The rapid advancement of native multi-modal models and omni-models, exemplified by GPT-4o, Gemini, and o3, with their capability to process and generate content across modalities such as text and images, marks a significant milestone in the evolution of intelligence. Systematic evaluation of their multi-modal output capabilities in visual thinking processes (also known as multi-modal chain of thought, M-CoT) becomes critically important. However, existing benchmarks for evaluating multi-modal models primarily focus on assessing multi-modal inputs and text-only reasoning while neglecting the importance of reasoning through multi-modal outputs. In this paper, we present a benchmark, dubbed RBench-V, designed to assess models' vision-indispensable reasoning abilities. To construct RBench-V, we carefully hand-pick 803 questions covering math, physics, counting, and games. Unlike previous benchmarks that typically specify certain input modalities, RBench-V presents problems centered on multi-modal outputs, which require image manipulation such as generating novel images and constructing auxiliary lines to support the reasoning process. We evaluate numerous open- and closed-source models on RBench-V, including o3, Gemini 2.5 Pro, Qwen2.5-VL, etc. Even the best-performing model, o3, achieves only 25.8% accuracy on RBench-V, far below the human score of 82.3%, highlighting that current models struggle to leverage multi-modal reasoning. Data and code are available at https://evalmodels.github.io/rbenchv

Paper Structure

This paper contains 19 sections, 3 figures, 3 tables.

Figures (3)

  • Figure 2: The motivation of $\mathbf{\mathcal{R}}$Bench-V. Left: An illustration showing both humans and the GPT-4o model being asked a game-related question from $\mathbf{\mathcal{R}}$Bench-V. Right: This part shows common benchmarks such as MMLU, MMMU, and Rench focus on multi-modal inputs and textual outputs, whereas $\mathbf{\mathcal{R}}$Bench-V emphasizes not only multi-modal inputs but also multi-modal outputs.
  • Figure 3: A visual comparison with MMLU, MMMU and $\mathbf{\mathcal{R}}$Bench-V. It shows that solving problems in MMLU and MMMU mainly requires understanding multi-modal inputs and generating textual outputs, whereas solving problems in $\mathbf{\mathcal{R}}$Bench-V demands not only understanding multi-modal inputs but also generating multi-modal outputs.
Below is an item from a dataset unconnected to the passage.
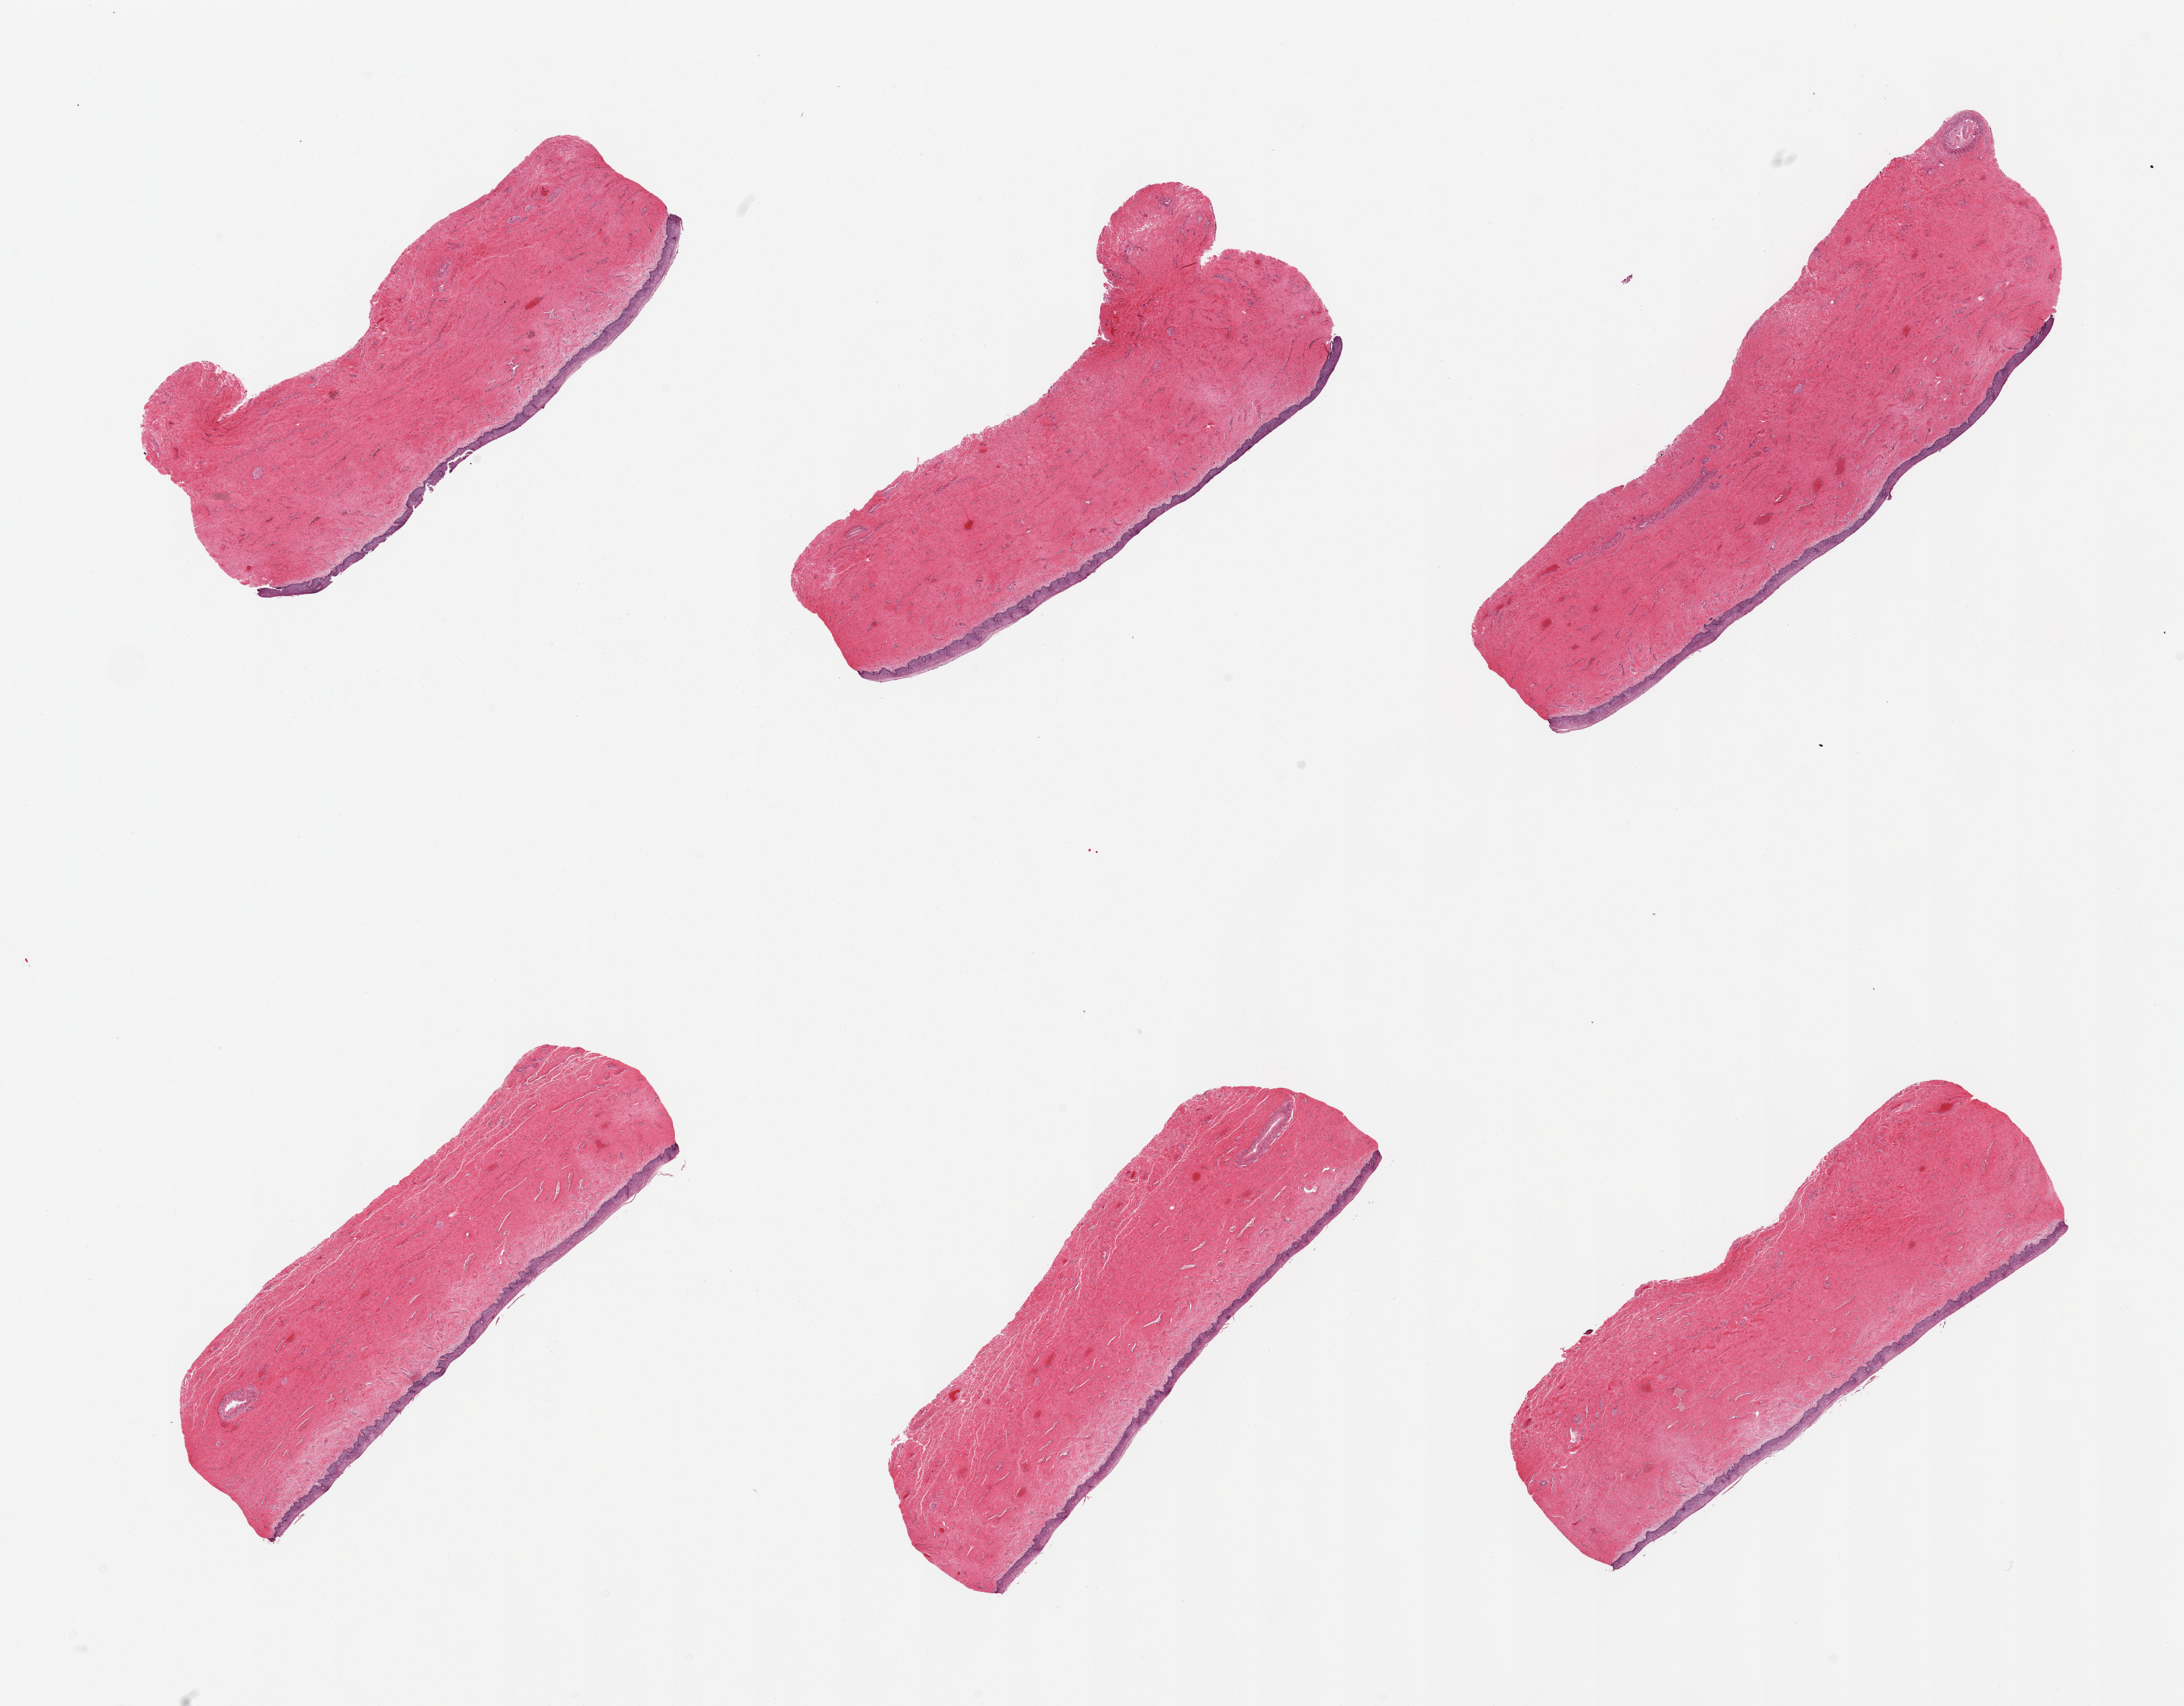
Hematoxylin and eosin (H&E) whole-slide image — shown as a low-resolution overview of the whole scanned area (about 25.6 x 20.0 mm, slide scanned at 20x). PAXgene-fixed paraffin-embedded (PFPE) section. Sampled site (target tissue): vagina. Tissue donor sample. Donor: female.
• reviewer comment on this tissue sample: 6 pieces, squamous mucosa up to ~0.2mm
The red lines shown in the figure are not part of the original questions and represent the multi-modal reasoning process when solving problems in $\mathbf{\mathcal{R}}$Bench-V, such as drawing geometric shapes or tracing paths through a maze.
  • Figure 4: Examples of o3's responses to math and game questions in $\mathbf{\mathcal{R}}$Bench-V. Left: o3 correctly answers a math question in $\mathbf{\mathcal{R}}$Bench-V by transforming the geometry problem into an algebraic one using a coordinate system, whereas humans typically solve it using geometric methods. Right: o3 fails to answer a game question correctly. The blue highlights indicate the cause of the error and the key issue is that the model fails to follow the instructions to draw the required connections.